Dolayısıyla mezkûr ayette geçen “darebe” fiiline bakıp anlamlarından sadece biri olan “dövmeyi” esas almak ve Hz. Peygamber’in hiç yapmadığı ve tavsiye etmediği bir sonuca ulaşmak doğru değildir.
Kanaatimizce bu zamana kadar yapılan yorumlar/uygulamalar “Kur’an’a ve sahih sünnete bütüncül bakılmamasından”, ataerkil anlayıştan ve bu konudaki “bilgi eksikliğinden” kaynaklanmıştır. Doğal olarak bu durum, Kur’an’ın gerektiği gibi anlaşılmasını zorlaştırmış ve İslam’ın imajının zedelenmesine de yol açmıştır.

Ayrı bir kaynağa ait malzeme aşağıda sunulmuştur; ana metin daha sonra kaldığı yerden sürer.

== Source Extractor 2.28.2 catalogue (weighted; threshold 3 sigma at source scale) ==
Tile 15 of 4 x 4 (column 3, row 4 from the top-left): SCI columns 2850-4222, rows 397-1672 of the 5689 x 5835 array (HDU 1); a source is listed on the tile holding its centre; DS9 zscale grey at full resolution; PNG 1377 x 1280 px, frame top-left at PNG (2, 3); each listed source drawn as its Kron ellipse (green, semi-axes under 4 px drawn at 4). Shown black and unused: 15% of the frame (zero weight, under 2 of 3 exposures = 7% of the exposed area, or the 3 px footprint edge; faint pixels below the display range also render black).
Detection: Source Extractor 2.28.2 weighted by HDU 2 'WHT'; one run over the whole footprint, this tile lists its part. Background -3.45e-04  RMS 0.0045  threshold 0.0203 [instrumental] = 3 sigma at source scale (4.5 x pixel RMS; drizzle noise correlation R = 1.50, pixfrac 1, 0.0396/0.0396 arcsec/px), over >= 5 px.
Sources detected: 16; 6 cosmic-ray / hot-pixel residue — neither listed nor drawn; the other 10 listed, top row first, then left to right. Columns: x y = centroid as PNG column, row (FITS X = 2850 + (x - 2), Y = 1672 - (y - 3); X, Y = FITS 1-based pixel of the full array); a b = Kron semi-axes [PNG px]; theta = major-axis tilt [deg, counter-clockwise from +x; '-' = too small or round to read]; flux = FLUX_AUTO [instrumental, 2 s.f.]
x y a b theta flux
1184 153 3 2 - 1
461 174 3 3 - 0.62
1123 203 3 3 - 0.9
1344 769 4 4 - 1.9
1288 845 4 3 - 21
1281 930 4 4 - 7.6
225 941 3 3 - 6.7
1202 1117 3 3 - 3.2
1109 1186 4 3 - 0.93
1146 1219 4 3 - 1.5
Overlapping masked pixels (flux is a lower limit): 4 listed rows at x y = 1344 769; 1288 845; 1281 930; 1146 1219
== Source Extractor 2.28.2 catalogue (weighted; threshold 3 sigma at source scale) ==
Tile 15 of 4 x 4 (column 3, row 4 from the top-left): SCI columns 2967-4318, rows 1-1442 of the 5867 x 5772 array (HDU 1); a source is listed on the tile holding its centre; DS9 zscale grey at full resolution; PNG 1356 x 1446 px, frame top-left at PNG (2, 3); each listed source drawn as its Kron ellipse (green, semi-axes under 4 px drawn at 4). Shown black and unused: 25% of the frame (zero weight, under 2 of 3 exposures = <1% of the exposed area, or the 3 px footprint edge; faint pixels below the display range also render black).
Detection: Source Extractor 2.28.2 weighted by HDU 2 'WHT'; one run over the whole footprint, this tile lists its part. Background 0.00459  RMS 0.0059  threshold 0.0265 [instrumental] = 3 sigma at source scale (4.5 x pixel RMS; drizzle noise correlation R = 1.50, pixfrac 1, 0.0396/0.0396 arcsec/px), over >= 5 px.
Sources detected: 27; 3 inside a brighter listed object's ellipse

Nitekim bu konuda yeterince dikkat ve özen gösterilerek hazırlanmayan meal ve tefsirlerin çoğunda “darebe” fiilinin “dövmeye” işaret ettiği sonucuna ulaşılmıştır. 1400 yıldır savunulan bu görüş nedeniyle de İslam maalesef tüm dünyaya doğru tanıtılamamıştır.
Bizim ulaştığımız kanaate göre “darebe” fiili âyette “dövme” anlamında değil, “evden uzaklaştırma” yani; “ayrılık” manasında kullanılmıştır. Âyette geçen “darebe” fiili dövme anlamına gelmemekte, tam tersine “geçici ayrılığı” seçenek olarak sunmaktadır.
Bu bakımdan âyette tavsiye edilen “üçlü seçenek” bize göre şu şekilde anlaşılmalıdır:
“Etkili iletişim, cinsel yalnızlık, mekânsal ayrılık.”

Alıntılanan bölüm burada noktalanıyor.